Key findings of the study include:
- The incidence of atrial fibrillation was 121 (30%) in 397 patients given dexmedetomidine and 134 (34%) in 395 patients given placebo, a difference that was not significant: relative risk 0·90.
- The incidence of delirium was non-significantly increased from 12% in patients given placebo to 17% in those given dexmedetomidine: 1·48.
- Safety outcomes were clinically important bradycardia (requiring treatment) and hypotension, myocardial infarction, stroke, surgical site infection, pulmonary embolism, deep venous thrombosis, and death.
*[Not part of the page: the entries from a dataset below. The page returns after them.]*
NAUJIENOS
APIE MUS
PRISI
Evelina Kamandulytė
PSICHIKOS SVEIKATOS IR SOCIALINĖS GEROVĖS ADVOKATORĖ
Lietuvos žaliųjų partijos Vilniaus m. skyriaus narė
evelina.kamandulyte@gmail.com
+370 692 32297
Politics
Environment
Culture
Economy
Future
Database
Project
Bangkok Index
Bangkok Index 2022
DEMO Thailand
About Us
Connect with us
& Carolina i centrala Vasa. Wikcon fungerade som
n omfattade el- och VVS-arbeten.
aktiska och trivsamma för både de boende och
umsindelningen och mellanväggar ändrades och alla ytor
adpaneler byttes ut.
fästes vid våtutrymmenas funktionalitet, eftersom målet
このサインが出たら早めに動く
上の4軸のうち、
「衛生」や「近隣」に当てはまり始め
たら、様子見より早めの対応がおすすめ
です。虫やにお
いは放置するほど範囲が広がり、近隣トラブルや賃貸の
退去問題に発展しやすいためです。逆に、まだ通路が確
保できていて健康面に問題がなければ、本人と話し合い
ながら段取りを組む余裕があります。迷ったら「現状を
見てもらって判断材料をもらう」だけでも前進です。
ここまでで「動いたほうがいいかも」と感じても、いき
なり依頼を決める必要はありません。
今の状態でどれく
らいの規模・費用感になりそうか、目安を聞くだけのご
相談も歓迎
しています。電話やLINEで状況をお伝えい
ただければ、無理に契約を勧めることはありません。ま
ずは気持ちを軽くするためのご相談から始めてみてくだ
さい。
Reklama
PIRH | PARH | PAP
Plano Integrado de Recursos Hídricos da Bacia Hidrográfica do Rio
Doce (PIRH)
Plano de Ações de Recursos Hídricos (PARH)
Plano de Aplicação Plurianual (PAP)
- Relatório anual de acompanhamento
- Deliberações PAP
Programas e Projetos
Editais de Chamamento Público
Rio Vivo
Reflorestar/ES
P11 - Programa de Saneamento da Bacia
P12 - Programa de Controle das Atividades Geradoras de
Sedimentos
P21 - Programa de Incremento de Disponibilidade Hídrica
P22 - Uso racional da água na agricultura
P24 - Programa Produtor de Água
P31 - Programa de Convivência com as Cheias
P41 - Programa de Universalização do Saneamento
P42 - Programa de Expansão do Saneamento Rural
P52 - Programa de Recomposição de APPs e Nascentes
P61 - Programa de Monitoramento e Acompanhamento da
- 21 (5%) of 394 patients given dexmedetomidine and 8 (2%) of 396 patients given a placebo, had a serious adverse event as determined by clinicians. 1 (<1%) of 391 patients given dexmedetomidine and 1 (<1%) of 387 patients given placebo died.
"Dexmedetomidine infusion, initiated at anesthetic induction and continued for 24 h, did not decrease postoperative atrial arrhythmias or delirium in patients recovering from cardiac surgery. Dexmedetomidine should not be infused to reduce atrial fibrillation or delirium in patients having cardiac surgery," concluded the authors.
The study, "Dexmedetomidine for reduction of atrial fibrillation and delirium after cardiac surgery (DECADE): a randomised placebo-controlled trial," is published in the journal The Lancet.